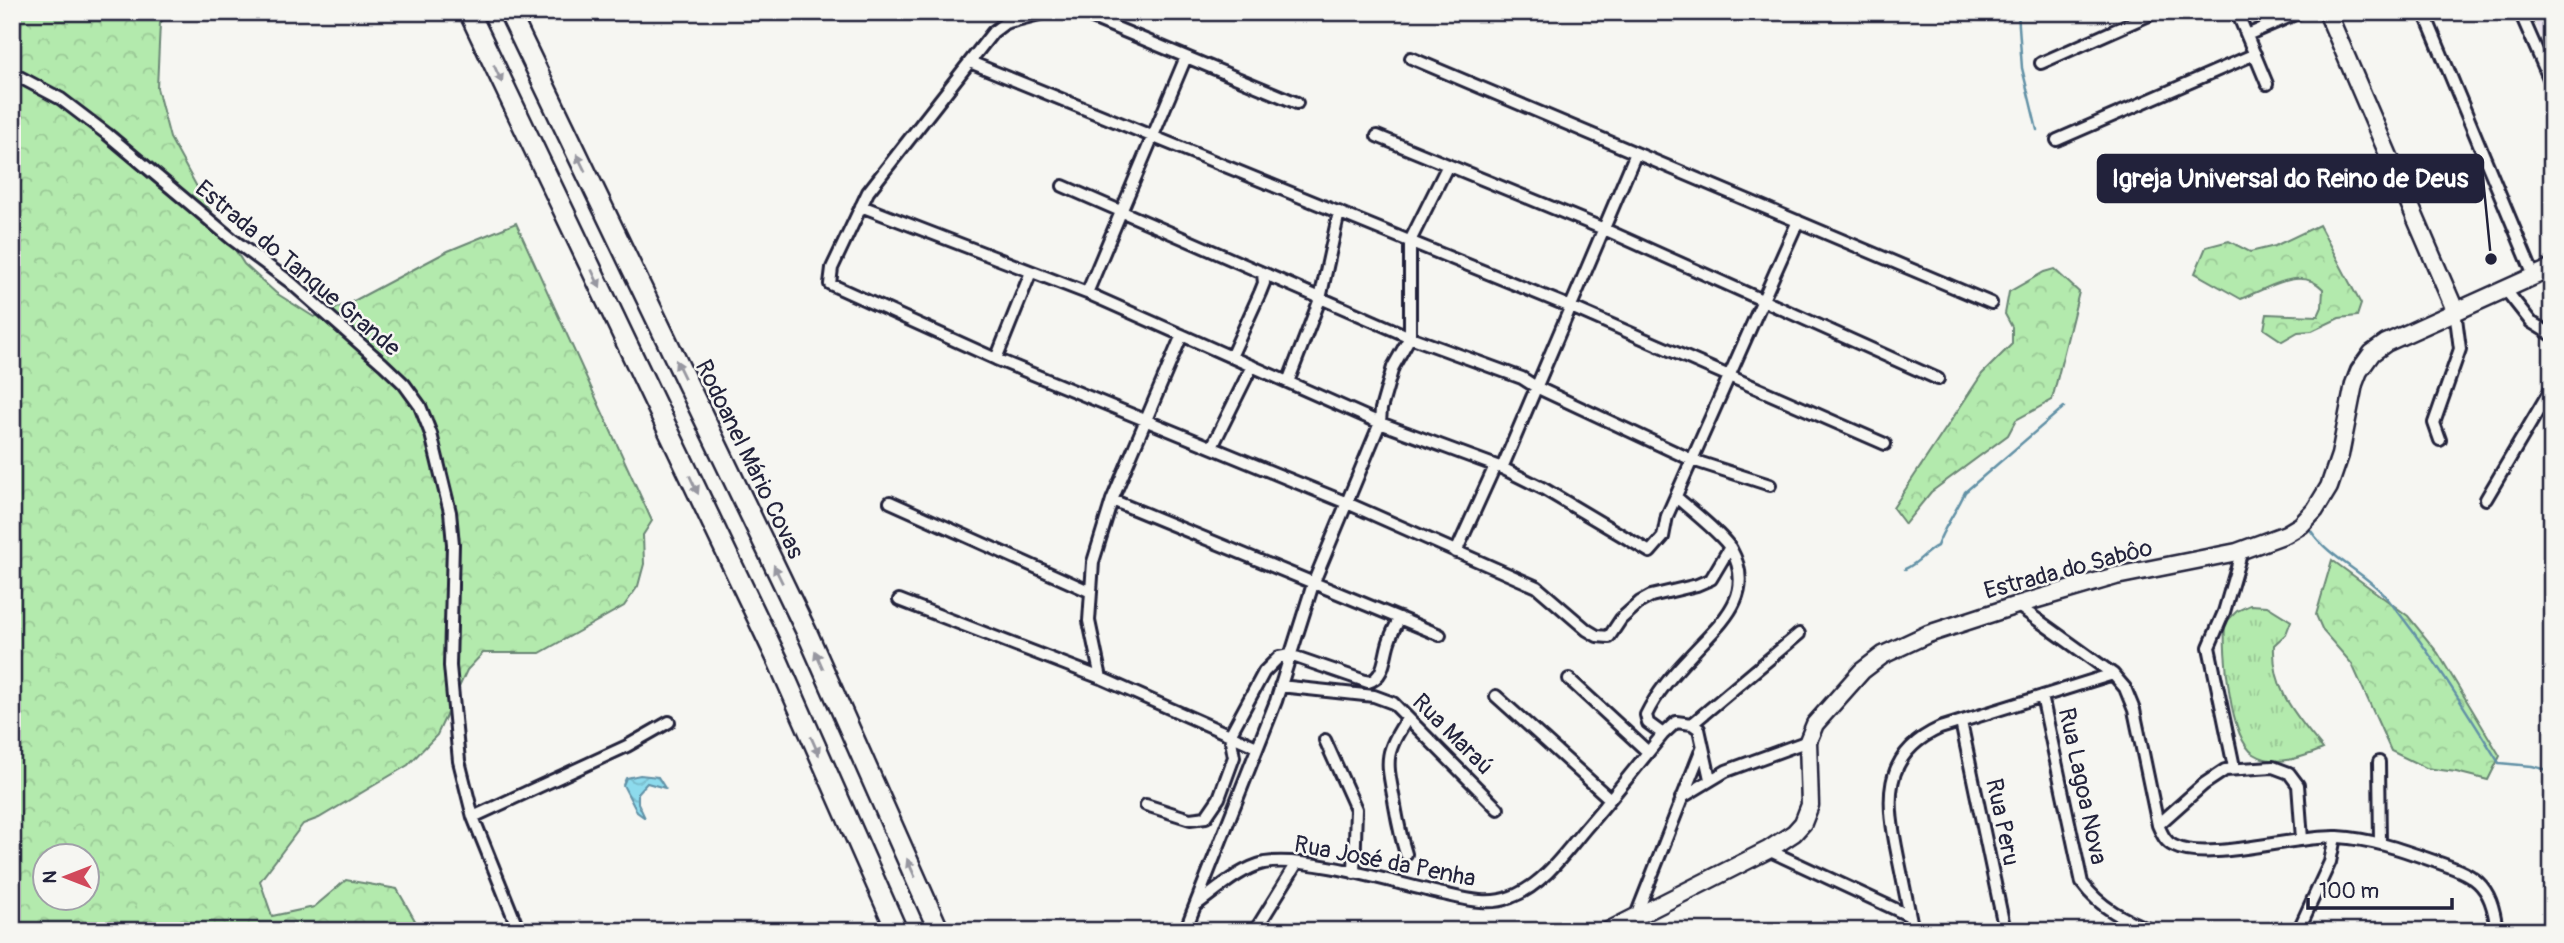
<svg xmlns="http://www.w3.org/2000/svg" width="2564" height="943" font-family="Pangolin,sans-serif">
<defs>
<pattern id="grass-tufts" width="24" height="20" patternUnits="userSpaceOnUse" patternTransform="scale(1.75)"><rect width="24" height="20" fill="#b3eaad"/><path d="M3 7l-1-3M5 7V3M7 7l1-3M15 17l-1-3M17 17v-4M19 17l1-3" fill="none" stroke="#9ac896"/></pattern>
<pattern id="forest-crowns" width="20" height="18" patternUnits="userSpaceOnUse" patternTransform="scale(1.75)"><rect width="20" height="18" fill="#b3eaad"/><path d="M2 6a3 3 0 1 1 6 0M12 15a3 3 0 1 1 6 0" fill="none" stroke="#9ac896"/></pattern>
<pattern id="water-waves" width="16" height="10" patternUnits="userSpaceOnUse" patternTransform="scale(1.75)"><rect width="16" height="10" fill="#8ddbed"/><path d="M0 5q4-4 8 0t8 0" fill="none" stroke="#79bccc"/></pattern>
</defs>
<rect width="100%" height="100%" fill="#f6f6f2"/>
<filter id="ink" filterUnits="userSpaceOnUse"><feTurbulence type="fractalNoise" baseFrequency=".0143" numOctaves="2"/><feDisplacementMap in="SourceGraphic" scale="14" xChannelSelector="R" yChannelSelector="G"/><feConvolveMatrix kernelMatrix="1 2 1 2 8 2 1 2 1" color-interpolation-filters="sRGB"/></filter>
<g filter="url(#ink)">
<!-- built -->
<path fill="#eae3ef" d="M2530,12H2552V61Z"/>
<!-- grass -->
<path fill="url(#grass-tufts)" stroke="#6a8674" stroke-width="2" d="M2250,605L2267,606L2291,621L2286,634L2274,645C2272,691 2296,715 2323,749C2303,757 2276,768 2254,754C2229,738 2223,651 2225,623L2237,611Z"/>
<!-- forest -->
<path fill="url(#forest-crowns)" stroke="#6a8674" stroke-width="2" fill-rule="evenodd" d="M12,12H170L160,23L157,88L170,138L208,207L244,264L276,293L314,317L350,303L448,251L516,223L652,521L643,535L644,564L638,586L624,606L540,653H483L467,670L437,735L408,765L319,818L303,824L260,881L272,916L314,907L346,880L397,889L421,931H12ZM46,856H88V898H46Z
M2319,225L2361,304L2357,316L2339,318L2312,331L2298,332L2282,341L2264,329L2267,314L2318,316L2322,307L2323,289C2301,265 2266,289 2241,299L2195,273L2206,247L2229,241L2250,252L2275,246Z
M2054,269L2079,292L2052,400L2016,420L2008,435L1931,492L1905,524L1893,508L1982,374L2012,344V327L2005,314L2009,292L2044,272Z
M2332,560L2408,616L2438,653L2500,756L2488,780L2456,772L2426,768L2391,751L2352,664L2323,631L2316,615Z"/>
<!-- water -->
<path fill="url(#water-waves)" stroke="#6291a6" stroke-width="2" d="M640,775L658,777L665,788L647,783L638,793V803L645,818L637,812L623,785L626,778Z"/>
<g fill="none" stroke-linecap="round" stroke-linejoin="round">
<!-- stream -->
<path stroke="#6291a6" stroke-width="2.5" d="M2018,12L2022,68L2037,130
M2311,531C2330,559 2365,572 2387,598C2429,649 2464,707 2499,763L2532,766L2552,771
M1905,569C1919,563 1926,551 1937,546C1944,526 1957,511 1965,492L2064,407"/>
<defs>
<path id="street" d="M1047,12L1005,23L993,32L868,192L832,268L830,284L996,359L1347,503L1537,587L1587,630L1597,636L1609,637L1621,619L1640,602L1651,596L1697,585L1711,579L1730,547
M1078,12L1297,103
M2237,12L2267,84
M2424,12L2534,276
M2520,12L2552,85
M2247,35L2300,12
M1411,58L1991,303
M970,62L1571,307L1885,444
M2041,63L2156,12
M12,73L61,99L107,134L232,239L290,282L383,364L404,384L420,406L431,434L450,512L453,544L450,666L459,761L473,817L519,931
M1377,136L1604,229L1938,379
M2057,140L2255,54
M1063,186L1410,337L1522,378L1536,387L1692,460L1770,485
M861,206L1087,293L1380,423L1502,468L1544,489L1650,552L1663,537L1667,516L1798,221
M2505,289L2531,322L2552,335
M1087,293L1186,57
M1231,357L1260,293L1264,283L1263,274
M996,359L1031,272
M1288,382L1320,299L1339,212
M2440,440L2434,423L2460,349L2455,310
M1212,447L1252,366
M1502,468L1636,153
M2486,499L2552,387
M1112,500L1440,635
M890,502L1091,592
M1456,552L1495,466
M899,600L1101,678L1257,747
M2017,605L2113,674L2125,688L2134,710L2158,825C2162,834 2165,842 2174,846C2206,863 2296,835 2338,837C2371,839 2400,849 2431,860C2475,875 2491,881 2497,931
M1101,678L1089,621L1093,562L1112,500L1182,335
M1569,679L1648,752
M1280,686L1374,696L1393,703L1498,809
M1496,696L1610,799
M2042,696L2082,883C2100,908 2125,920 2153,931
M1961,722L2005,931
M1692,724L1799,634
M1663,734L1648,723L1646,715C1657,692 1674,673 1691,655C1720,623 1757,596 1731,549C1723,535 1690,509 1676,497
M1325,740L1356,809L1354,873
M2379,762L2380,842
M2234,767L2209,647L2224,612L2242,550
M1681,798L1726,771L1808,741
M1146,805L1190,819L1206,817L1219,798L1234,757L1230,735L1264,672L1279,657L1290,655L1368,682C1386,678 1384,653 1390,639C1392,632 1396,625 1400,618
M473,817L627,746L669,722
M2158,825L2204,784L2225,770L2273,767L2289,773L2298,785L2302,839
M1768,850L1910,916
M1406,854C1401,838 1398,823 1395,806C1388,764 1381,756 1408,718
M1196,905C1217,890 1239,869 1264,863C1306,855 1399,884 1443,894C1465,899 1489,906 1511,897C1542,886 1565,853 1585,829C1612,798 1637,766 1663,734L1676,722L1692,724L1699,729L1710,779
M1635,918L1702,748
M1258,926L1297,863
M1185,931L1276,701L1313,584L1380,423L1381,409L1393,367L1410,337V241L1448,165
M1913,931C1908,906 1903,881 1898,857C1887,803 1880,755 1940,728L2113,674
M2298,931L2330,862L2335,837"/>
<path id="secondary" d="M2327,12L2455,310
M1608,931L1768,850L1794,833L1803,823L1810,805L1808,741L1815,724L1862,671L1883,655L1928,634L2017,605L2116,576L2237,552L2286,534L2301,525L2315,510L2329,487L2340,455L2354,384L2359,371L2372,353L2386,343L2552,268"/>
<path id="highway" d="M469,12L778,661L897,931
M509,12L808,635L939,931"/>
</defs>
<!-- street casing -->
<use href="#street" stroke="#22223b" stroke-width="16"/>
<!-- secondary casing -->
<use href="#secondary" stroke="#22223b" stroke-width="21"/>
<!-- highway casing -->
<use href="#highway" stroke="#22223b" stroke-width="24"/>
<!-- street -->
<use href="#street" stroke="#f6f6f2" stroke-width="10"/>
<!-- secondary -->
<use href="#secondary" stroke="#f6f6f2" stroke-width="16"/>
<!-- highway -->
<use href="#highway" stroke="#f6f6f2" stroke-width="19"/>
</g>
<!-- one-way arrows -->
<defs><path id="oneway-solid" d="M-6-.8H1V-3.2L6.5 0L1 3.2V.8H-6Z" transform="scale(1.75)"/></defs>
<g fill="#9797a0">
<use href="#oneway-solid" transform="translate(498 74) rotate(65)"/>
<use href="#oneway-solid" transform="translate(581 163) rotate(-116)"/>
<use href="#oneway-solid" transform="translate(596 279) rotate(65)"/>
<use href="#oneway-solid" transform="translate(680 369) rotate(-116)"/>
<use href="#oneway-solid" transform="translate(694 485) rotate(65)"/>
<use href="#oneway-solid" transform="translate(778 574) rotate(-116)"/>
<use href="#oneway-solid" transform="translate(819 660) rotate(-114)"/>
<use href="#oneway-solid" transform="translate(815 746) rotate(66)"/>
<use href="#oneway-solid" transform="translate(911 868) rotate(-114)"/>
</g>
</g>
<g text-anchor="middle" stroke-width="5" stroke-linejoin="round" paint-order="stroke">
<!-- street labels -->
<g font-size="24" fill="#22223b" stroke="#f6f6f2">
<text transform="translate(298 268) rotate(40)" y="8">Estrada do Tanque Grande</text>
<text transform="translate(750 459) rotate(64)" y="8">Rodoanel Mário Covas</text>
<text transform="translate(2068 569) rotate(-15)" y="8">Estrada do Sabôo</text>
<text transform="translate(1453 734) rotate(45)" y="8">Rua Maraú</text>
<text transform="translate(2083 786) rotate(78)" y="8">Rua Lagoa Nova</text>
<text transform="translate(2003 822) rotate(78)" y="8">Rua Peru</text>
<text transform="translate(1385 861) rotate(11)" y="8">Rua José da Penha</text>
</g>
</g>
<!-- callouts -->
<path fill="none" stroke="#22223b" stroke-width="2.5" d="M2491 259L2483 178"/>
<circle fill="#22223b" stroke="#f6f6f2" stroke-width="2.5" cx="2491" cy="259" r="7"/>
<rect fill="#22223b" stroke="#22223b" stroke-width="2.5" x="2098" y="155" width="385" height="47" rx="7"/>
<g font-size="26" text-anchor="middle" font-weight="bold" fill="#fff">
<text x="2290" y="187">Igreja Universal do Reino de Deus</text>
</g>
<!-- margin -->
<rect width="2564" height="943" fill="none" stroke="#f6f6f2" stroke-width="42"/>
<rect x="21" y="21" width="2522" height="901" fill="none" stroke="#22223b" stroke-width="2.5" filter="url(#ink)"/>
<!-- north arrow -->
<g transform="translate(66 877) rotate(270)"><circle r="33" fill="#f6f6f2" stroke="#a1a1a9" stroke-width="2"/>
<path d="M0-5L12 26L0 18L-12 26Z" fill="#d1495b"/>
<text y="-10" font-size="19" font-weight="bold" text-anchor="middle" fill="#22223b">N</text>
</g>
<!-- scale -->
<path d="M2308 898v10h144v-10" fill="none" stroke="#22223b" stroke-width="3.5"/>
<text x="2319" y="898" font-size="21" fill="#22223b" stroke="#f6f6f2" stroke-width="5" paint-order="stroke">100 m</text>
</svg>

= = = =

> _EXERCISE AIM_:
Copy out each line of the records above that includes "circle".

> _ANSWER TO THIS TASK_:
<circle fill="#22223b" stroke="#f6f6f2" stroke-width="2.5" cx="2491" cy="259" r="7"/>
<g transform="translate(66 877) rotate(270)"><circle r="33" fill="#f6f6f2" stroke="#a1a1a9" stroke-width="2"/>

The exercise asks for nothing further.